My FIL had to be hospitalized with pneumonia again Monday. I have a feeling he won't be with s too long now. :(
I've been going to see my FIL twice a week for the last 3 months or so because he has been so miserable since having to leave the assisted living place. He has to get dialysis MWF and is wiped out on those days which is why I would go Tue/Thur and sometimes the whole family on Saturday or Sunday. I stopped by Tuesday and he was curled up in the fetal position just shaking. He is completely out of it now not knowing where he is and has lost all concept of time. Mrs. SLB has finally realised that her Daddy is going to die soon and is in the "anger" stage which I am catching the full brunt of. This really sucks.

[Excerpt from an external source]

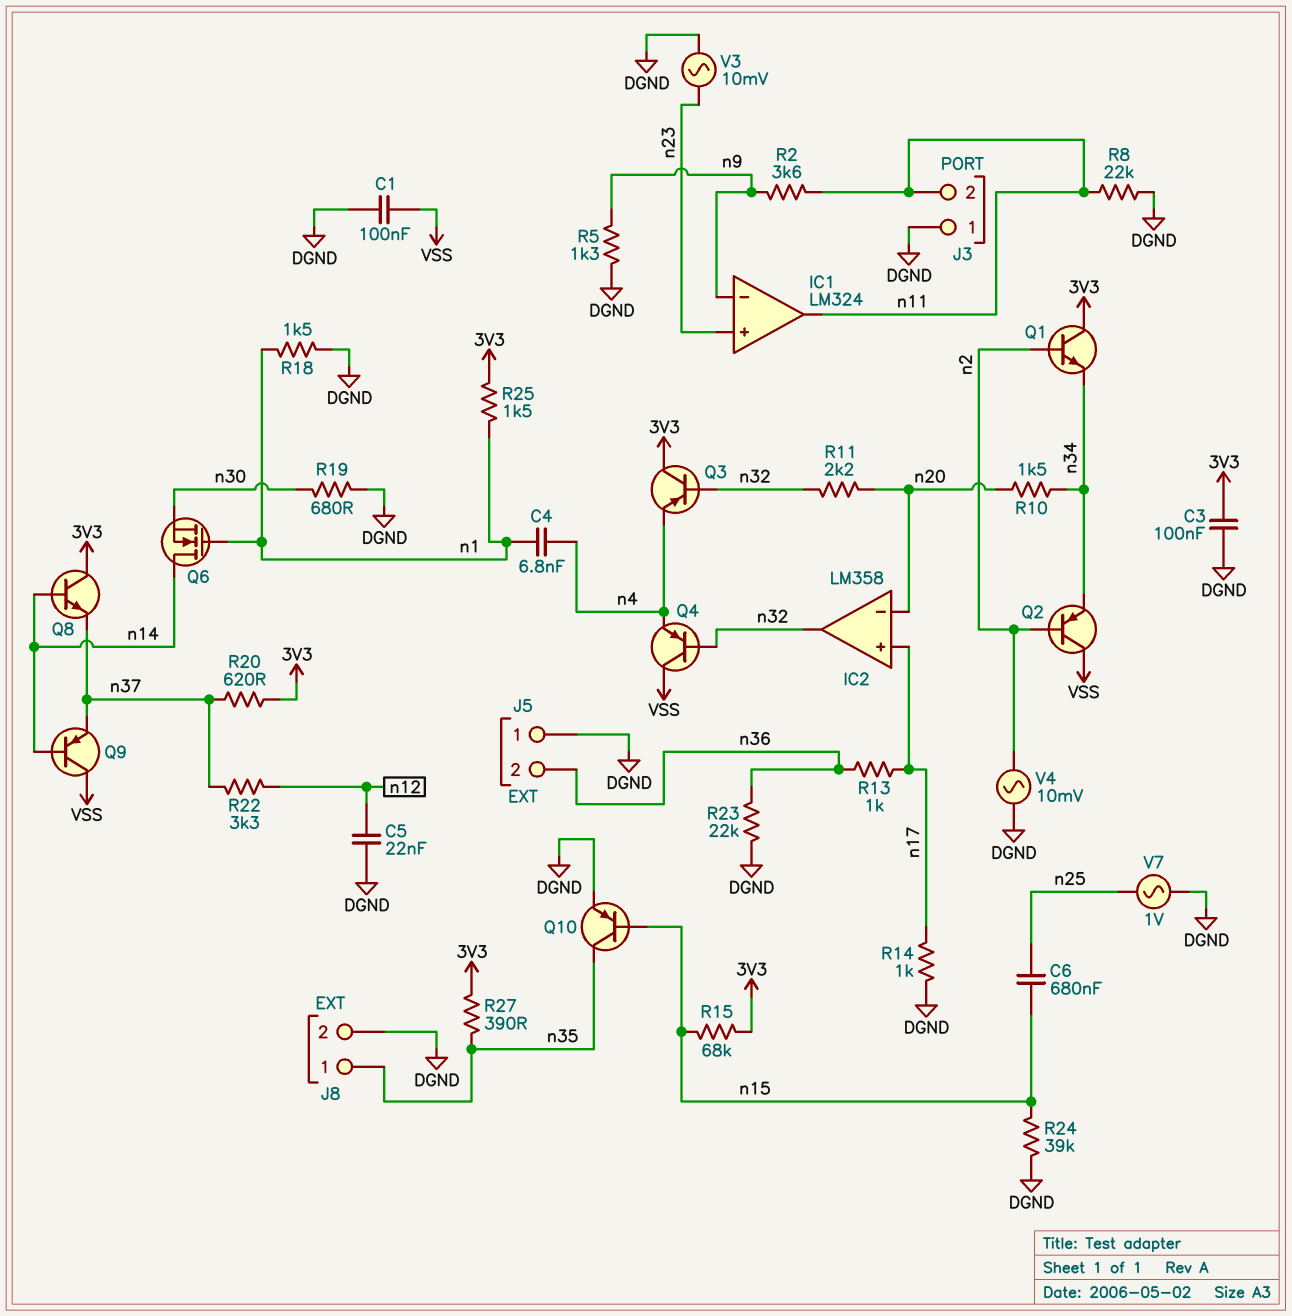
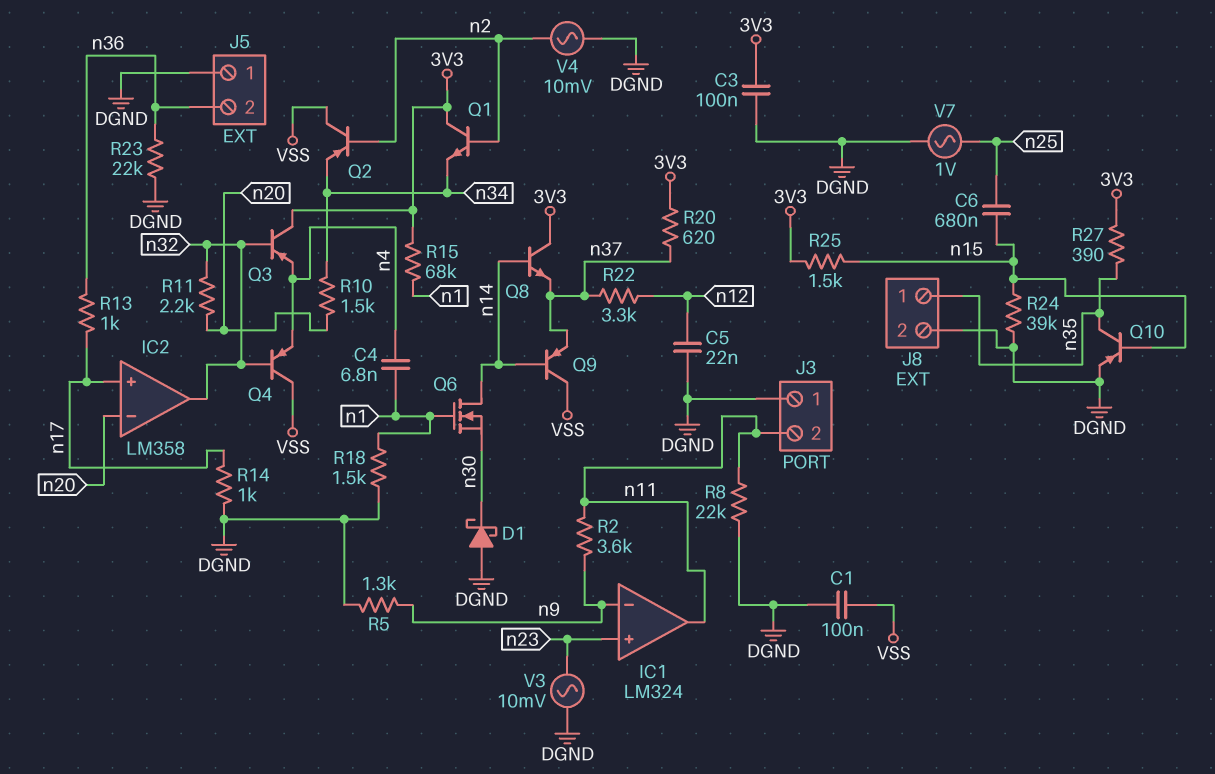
D1: none -> schottky (A DGND, K n30)
R15: 68k (3V3, n15) -> 68k (3V3, n1)
R19: 680 (DGND, n30) -> none
R25: 1.5k (3V3, n1) -> 1.5k (3V3, n15)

Mrs. SLB got a phone call yesterday morning that her Dad wants to stop doing dialysis. She talked to him and he is of sharp mind and he said that is what he wants so she didn't argue with him. She's so strong. We went out to see him yesterday afternoon and I asked him again if he was sure about this and if he knew what this all meant and he said he did. I tried really hard to hold the tears back but I just couldn't. Cal saw me, brought me a tissue and said "don't worry Daddy, everything is going to me alright." That made me want to cry more but I choked them back the best I could. My FIL said "I can't walk anymore, I don't feel like eating, I can't dance and it's hard to breathe and that's on a good day." Then he said to me what I was thinking, after everything this man has gone through in WWII, this is how he has to go out. Choosing to die. He just gave me that smile of his and said "well, I guess it won't be long now."I don't know if I'm depressed as much and I'm just really, really, sad. My FIL is one of the greatest men I've ever met in my life. I feel so, so, terrible for Mrs. SLB. Her Daddy was so good to her, something I would never say about her mother that died 14 years ago. This 88 year old man also has a 62 year old girlfriend that is beside herself right now too. She is a sweet lady, the kid of woman he deserved his whole life.He doesn't want a wake or even a memorial mass because "he doesn't want to bother anybody with all of that nonsense."So Mrs. SLB, her brother and sister are making funeral arrangements. I never thought it would end this way.